Andrew Drinkwater

When I was responsible for enrolment forecasting at a large university, we used to update our scenario data monthly during the fall term, and then at the end of the fiscal year. After this, all went quiet, until the dreaded rollover to the next academic year in summer. The rollover always caused panic:

What would break in my code? What if someone changed the input tables? The rollover involved a lot of steps, far too many of which were manual. The database and the R model we used worked together, but not particularly well, and definitely not for rollover.

Back in March, I wrote about When is a New Scenario a New Scenario?

In that article, we discussed ways to think about scenario versions:

When we think about scenario versions, it’s helpful to break them down into different buckets:

  1. Changes in user-controlled parameters.
  2. Changes in automatically updated (non-user-controlled) parameters.
  3. Changes in the underlying model.

Our best candidate for automation is #2 (automatically updated parameters) followed by #3 (changes in the underlying model).

Why would you want to automate this?

  1. Save staff time
  2. Ensure that data is updated in a timely manner even if everyone is on vacation
  3. Improve trust in the data as stakeholders know when and why updates occur

Automatically updated parameters can include:

  • Updated student behaviour data available in your data
  • A weekly, biweekly, monthly or similar schedule of data refreshes
  • A rollover

Ideally, you want your forecast outputs to update every time there is a change in inputs such as student behaviour.

However, my experience is that having your model update every day is confusing for your stakeholders, unless it is important to have real time changes reflected. Given we’re not trying to sell the next item on an online store, but rather predict how many students will arrive or continue in future terms, real time is probably not necessary.
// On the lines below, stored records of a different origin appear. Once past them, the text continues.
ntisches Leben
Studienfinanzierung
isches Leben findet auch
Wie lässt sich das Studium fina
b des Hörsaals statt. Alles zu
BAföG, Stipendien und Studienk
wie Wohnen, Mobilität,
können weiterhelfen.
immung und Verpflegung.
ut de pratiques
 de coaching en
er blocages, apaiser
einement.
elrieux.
Additionally, if data is changing every day, it becomes difficult to make apples-to-apples comparisons between different scenarios: if one stakeholder ran on Monday and another on Tuesday with a data refresh between, it’s hard to distinguish differences due to user-controlled parameters compared to automatically updated parameters. The major exception to this idea is the admissions world, where individual days and times make a huge difference to outcomes.
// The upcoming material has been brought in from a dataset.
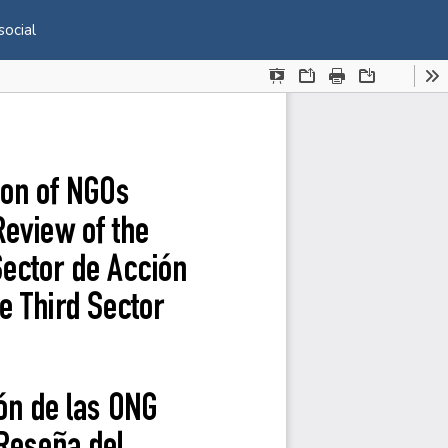
De
De
social
P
Let’s say that we want our model to update every Monday morning. What would that look like:

  • Monday morning, 4:00am: new data available, whether as a data warehouse loads completing or in another form.
  • Monday morning, 4:30am: every existing scenario for the current cycle is run with a new iteration.
  • Monday morning, 5:00am: Tableau or other visualization tool refreshes any data extracts and notifies users of new data available.
  • Monday morning, 8:30am: your enrolment management meeting has the most up-to-date forecast available.
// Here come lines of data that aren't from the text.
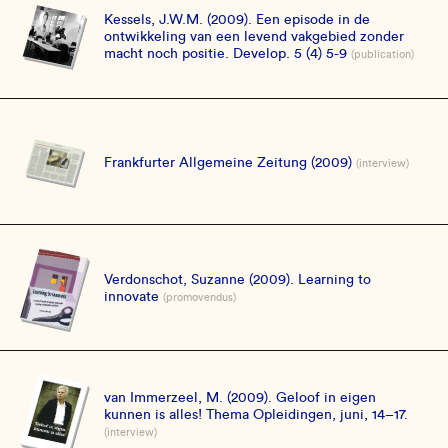
Kessels, J.W.M. (2009). Een episode in de
ontwikkeling van een levend vakgebied zonder
macht noch positie. Develop. 5 (4) 5-9
(publication)
Frankfurter Allgemeine Zeitung (2009)
(interview)
Verdonschot, Suzanne (2009). Learning to
innovate
(promovendus)
van Immerzeel, M. (2009). Geloof in eigen
kunnen is alles! Thema Opleidingen, juni, 14–17.
(interview)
How do we make this possible? You’ll need:

  • A tool that can run your data updates. Often, this is an ETL (extract, transform, load) tool such as Safe Software’s FME, Alteryx, Informatica or many others. This would update your data warehouse or other data in the form needed for forecasting and could call your forecast model to run updates.
  • A way to update your forecast scenarios. Maybe your tool is built in Python, or tools like FME or Alteryx can call the model and tell it what to update.
  • Make sure you have a way to identify each iteration within a scenario, as opposed to comparing across scenarios.
  • Depending on the scale of your operations, you might need a queuing service. You could use one of the ETL tools, or use an open source alternative like Celery for Python .
  • A way to bring your forecast results into a visualization tool. Tableau Server or Cloud are really good at this – they can refresh on a schedule, or when called by a tool such as FME or Alteryx.
  • A business process that permits using data that is automatically updated.
  • An extra touch would be a way to automatically identify changes between different scenario iterations. This can help your staff (and especially your budget professionals) zero in on the deltas that matter and need to be explained.

Remember that dreaded rollover? The same concepts apply there – it’s just another chance to update existing scenarios.

The one part that’s different?

You may have to decide which scenario(s) to kick start your new cycle with. At many institutions, the new base scenarios are the ones that were approved by Senate the prior year, or the actuals from the prior year. If you’re only rolling those scenarios forward, you may not need to update all of the historical ones.

Last but not least: as you update your scenarios, be sure to check for actuals that they could be compared with. Reflecting on these differences will help you improve your model over time.